As stated earlier, Kelton’s work is heartfelt and he makes it very personal for the reader, and I think this is why we can readily get invested and care about their stories, particularly when they must deal with devastation and heartbreak in particular moments.
The Time It Never Rained was a powerful read about the struggle and fight to survive despite setback after setback. I’m glad this book was brought to my attention and look forward to more reads from Kelton in the future.
Charlie Flagg is a Texas rancher from a bygone era in 1950 when a devastating drought threatens to destroy everything that the farmers and ranchers of Rio Seco and their families and hired hands have worked all of their lives for. Westerns are not my usual thing but when the glowing reviews started coming in and Charlie Flagg was revealed to be one of Kelton’s most memorable characters and a GR friend compared the book to “ Stoner “ a favorite character study of mine, I could not resist. I really LOVED this book which was the August choice for On The Southern Literary Trail club. 5 stars
I read this book at the end of last year, and finished it in only a few days. It was easy to imagine what living through such a dire situation would be like from Elmer Kelton's great descriptive use of words. He also managed to create characters that you cared about. Which, for me, is also important in the enjoyment of a good novel. It's a book that would be good to read again after a while. All in all a great read. Thoroughly recommended.
The Time it Never Rained is only the second Western I’ve ever read—Lonesome Dove being the first, over twenty years ago. The hero, Charles Flagg, is a man of unwavering principles, and he never turns his back on them.
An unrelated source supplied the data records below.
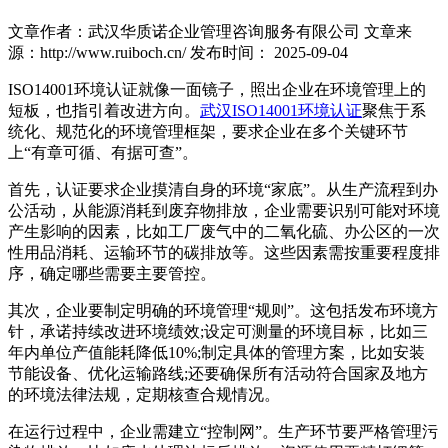
文章作者：武汉华质诺企业管理咨询服务有限公司
文章来
源：http://www.ruiboch.cn/
发布时间： 2025-09-04
ISO14001环境认证就像一面镜子，照出企业在环境管理上的
短板，也指引着改进方向。
武汉
ISO14001环境认证
聚焦于系
统化、规范化的环境管理框架，要求企业在多个关键环节
上“有章可循、有据可查”。
首先，认证要求企业摸清自身的环境“家底”。从生产流程到办
公活动，从能源消耗到废弃物排放，企业需要识别可能对环境
产生影响的因素，比如工厂废气中的二氧化硫、办公区的一次
性用品消耗、运输环节的碳排放等。这些因素需按重要程度排
序，确定哪些需要主要管控。
其次，企业要制定明确的环境管理“规则”。这包括发布环境方
针，承诺持续改进环境绩效;设定可测量的环境目标，比如三
年内单位产值能耗降低10%;制定具体的管理方案，比如安装
节能设备、优化运输路线;还要确保所有活动符合国家及地方
的环境法律法规，定期核查合规情况。
在运行过程中，企业需建立“控制网”。生产环节要严格管理污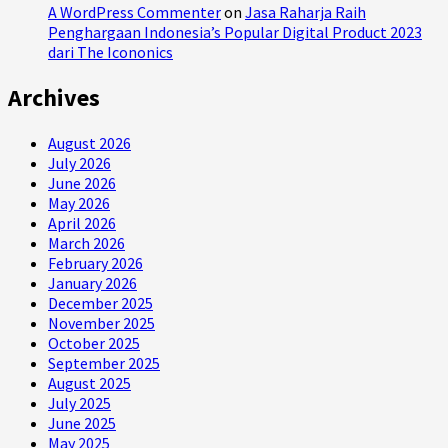
A WordPress Commenter
on
Jasa Raharja Raih
Penghargaan Indonesia’s Popular Digital Product 2023
dari The Icononics
Archives
August 2026
July 2026
June 2026
May 2026
April 2026
March 2026
February 2026
January 2026
December 2025
November 2025
October 2025
September 2025
August 2025
July 2025
June 2025
May 2025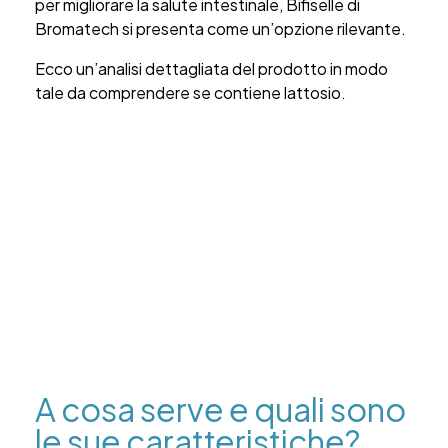
per migliorare la salute intestinale, Bifiselle di
Bromatech si presenta come un’opzione rilevante.
Ecco un’analisi dettagliata del prodotto in modo
tale da comprendere se contiene lattosio.
A cosa serve e quali sono
le sue caratteristiche?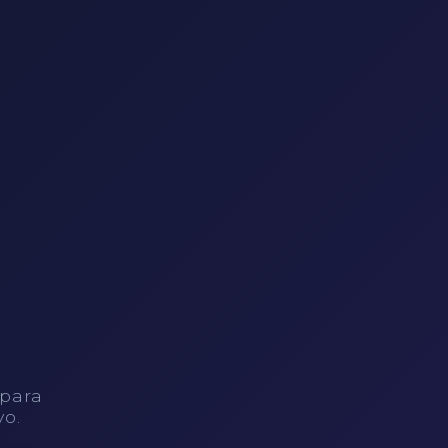
 para
vo.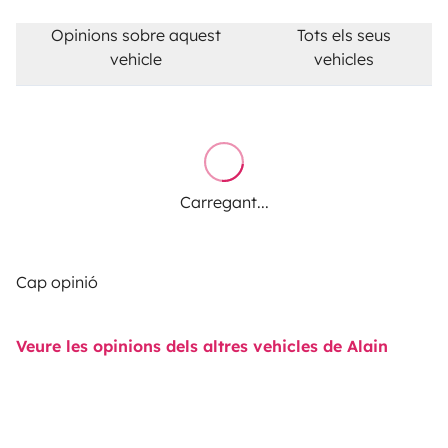
Opinions sobre aquest
Tots els seus
vehicle
vehicles
Carregant...
Cap opinió
Veure les opinions dels altres vehicles de Alain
This book is difficult to sum up in a short review; it’s thoughtful and richly told.
One passage in particular resonated with me, especially in light of today’s political and cultural climate:
There was a time when we looked up to Uncle Sam; he was something to be proud of and respect. Now he’s turned into some kind of muddle-brained sugar daddy givin’ out goodies right and left in the hopes everybody is going to love him… It’s divided us into little selfish groups, snarlin’ and snappin’ at each other like hungry dogs, grabbin’ for what we can get and to hell with everybody else.
It’s a story that stays with you long after the last page.